*Data section*:
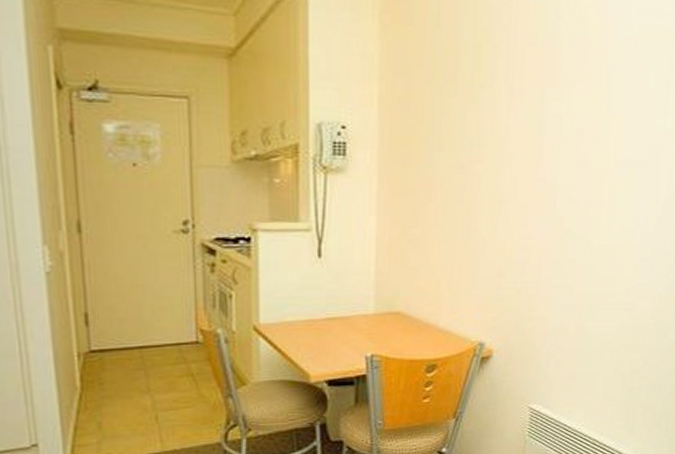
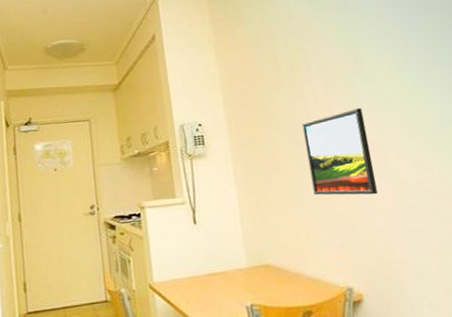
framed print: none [466,133,544,242] -> present [301,108,378,196]

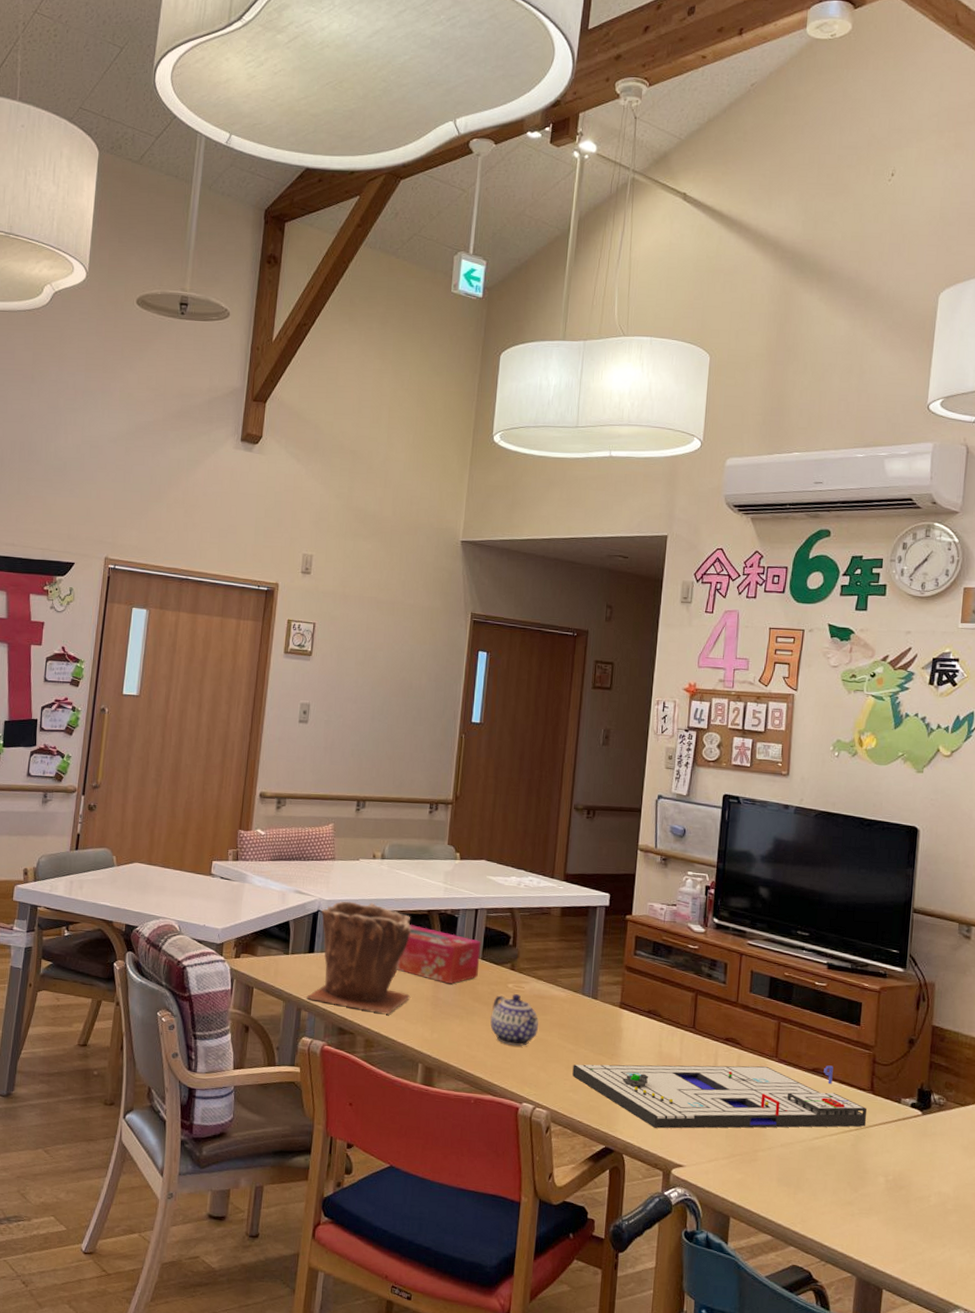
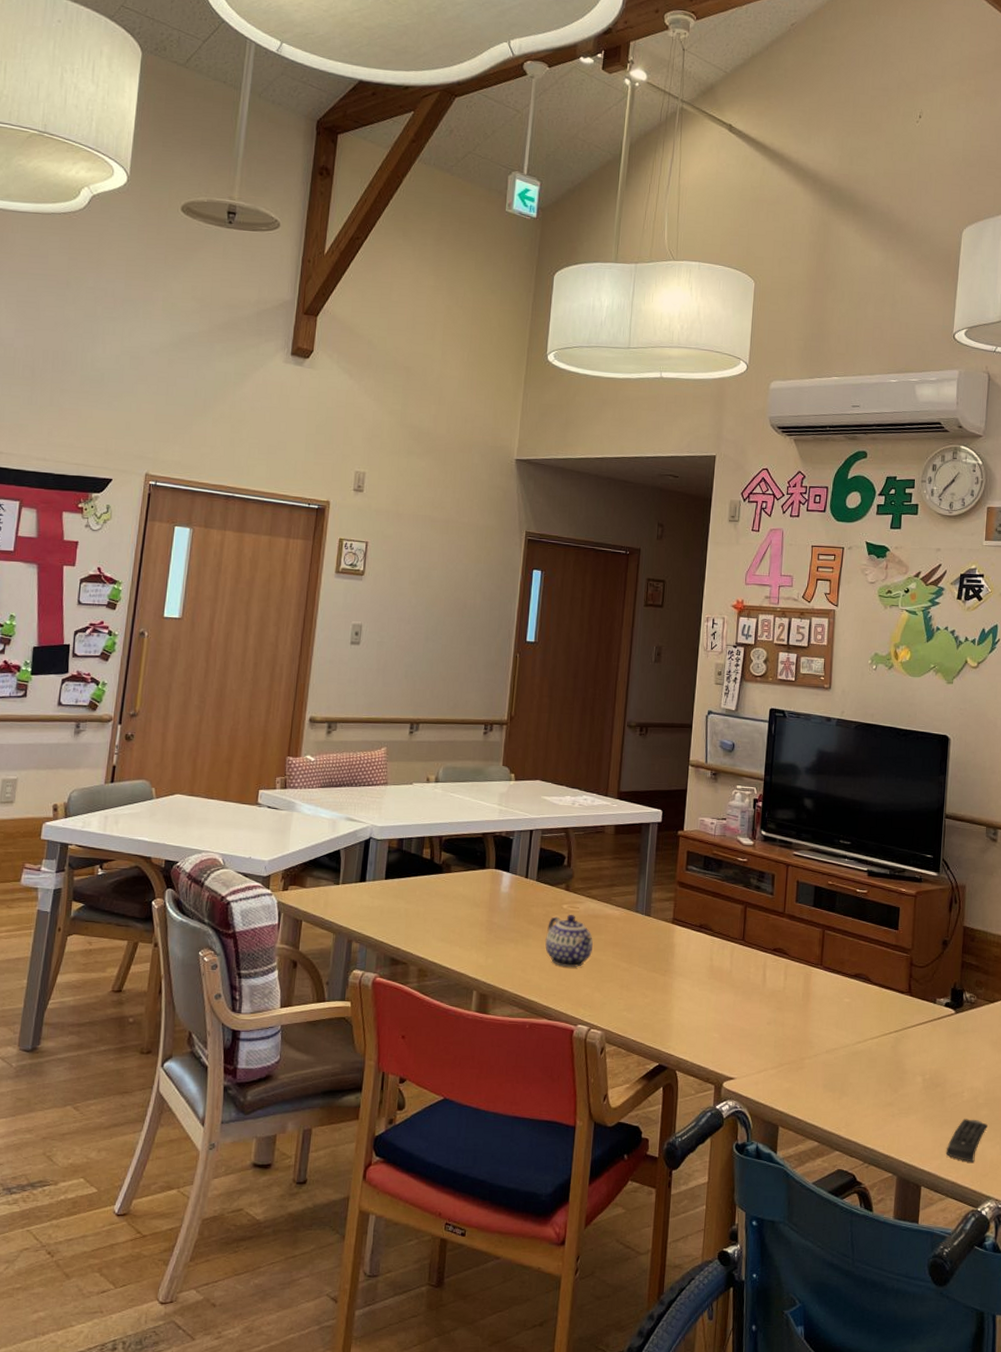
plant pot: present [306,901,411,1015] -> none [358,827,466,942]
tissue box: present [396,924,481,985] -> none [450,847,536,908]
board game: present [572,1064,867,1129] -> none [626,970,906,1042]
remote control: none [910,1224,957,1269] -> present [945,1119,988,1162]

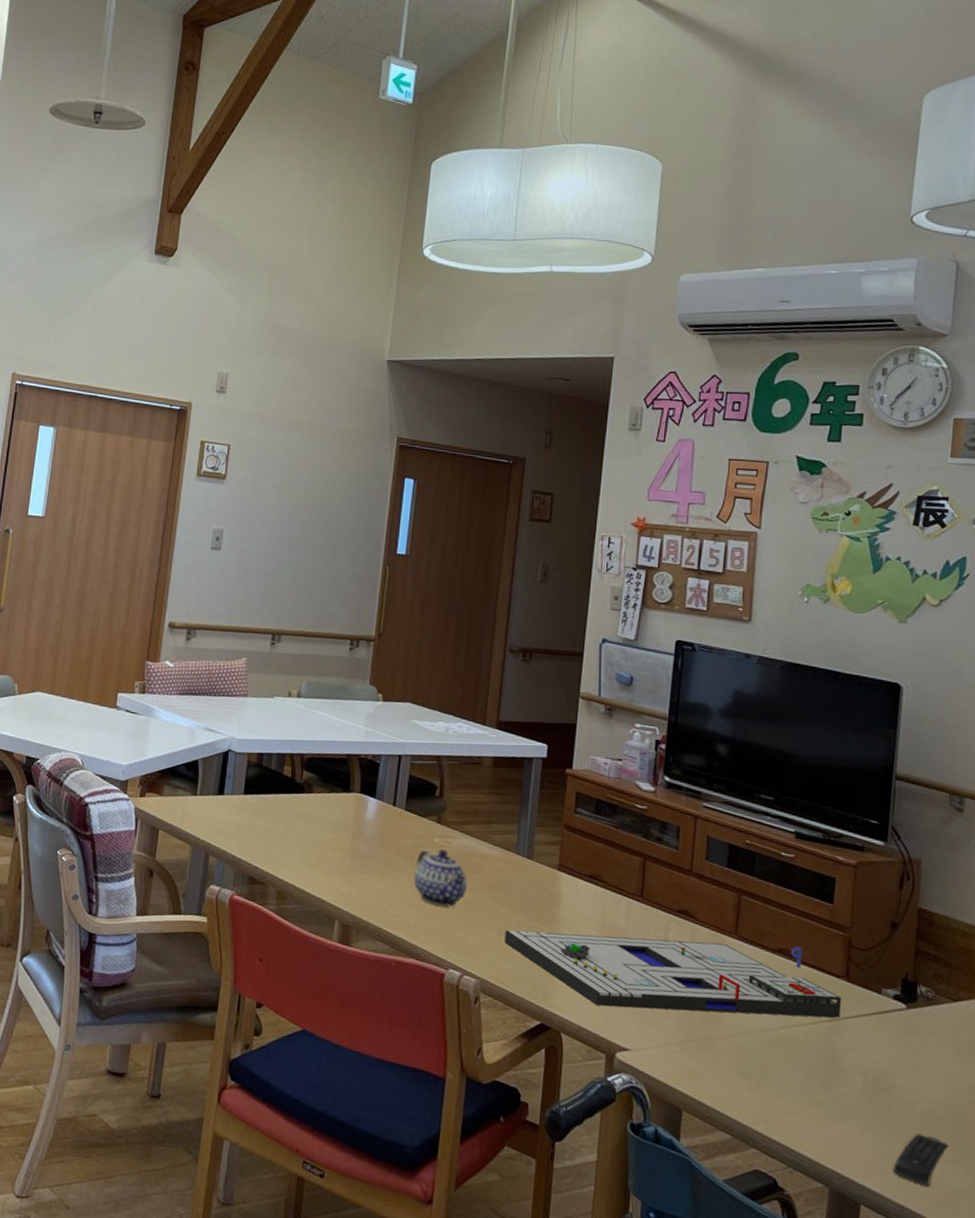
board game: none [626,970,906,1042] -> present [504,930,842,1018]

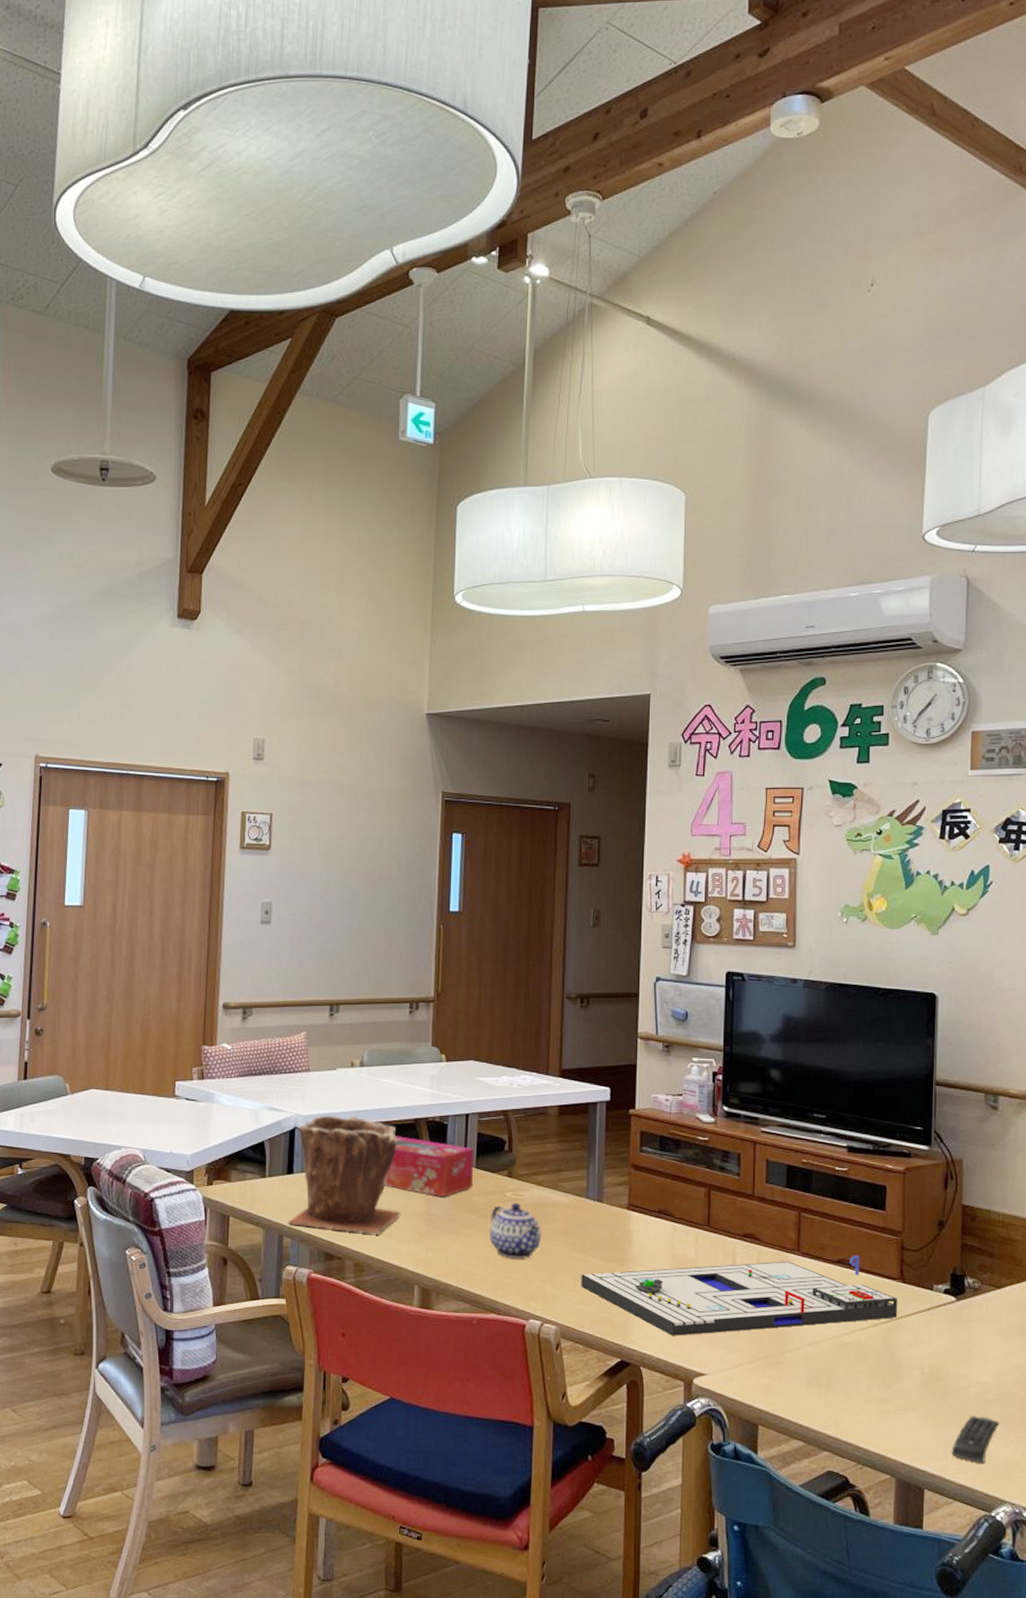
plant pot: none [215,740,329,866] -> present [288,1115,401,1235]
tissue box: none [311,768,405,836] -> present [383,1135,474,1198]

*Prompt*:
Across the listing above, report every line where "game" occurs.

*Completed exercise*:
board game: present [572,1064,867,1129] -> none [626,970,906,1042]
board game: none [626,970,906,1042] -> present [504,930,842,1018]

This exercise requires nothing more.